:: Listed records

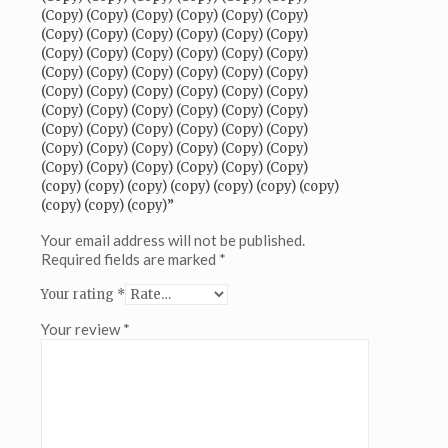
(Copy)
(Copy) (Copy) (Copy) (Copy) (Copy) (Copy)
(Copy)
(Copy) (Copy) (Copy) (Copy) (Copy) (Copy)
(Copy)
(Copy) (Copy) (Copy) (Copy) (Copy) (Copy)
(Copy)
(Copy) (Copy) (Copy) (Copy) (Copy) (Copy)
(Copy)
(Copy) (Copy) (Copy) (Copy) (Copy) (Copy)
(Copy)
(Copy) (Copy) (Copy) (Copy) (Copy) (Copy)
(Copy)
(Copy) (Copy) (Copy) (Copy) (Copy) (Copy)
(Copy)
(Copy) (Copy) (Copy) (Copy) (Copy) (Copy)
(Copy)
(Copy) (Copy) (Copy) (Copy) (Copy) (Copy)
(Copy)
(copy) (copy) (copy) (copy) (copy) (copy) (copy)
(Copy)
(copy) (copy) (copy)”
(Copy)
(Copy)
Your email address will not be published.
(Copy)
Required fields are marked
*
(Copy)
Your rating
*
(Copy)
(Copy)
Your review
*
(Copy)
(Copy)
(Copy)
(Copy)
(Copy)
(Copy)
(Copy)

::::

Work instructions: Reproduce, with no other lines, the one containing "Required fields are marked" and all lines after it through the end of the data above.

Written answer:
Required fields are marked
*
(Copy)
Your rating
*
(Copy)
(Copy)
Your review
*
(Copy)
(Copy)
(Copy)
(Copy)
(Copy)
(Copy)
(Copy)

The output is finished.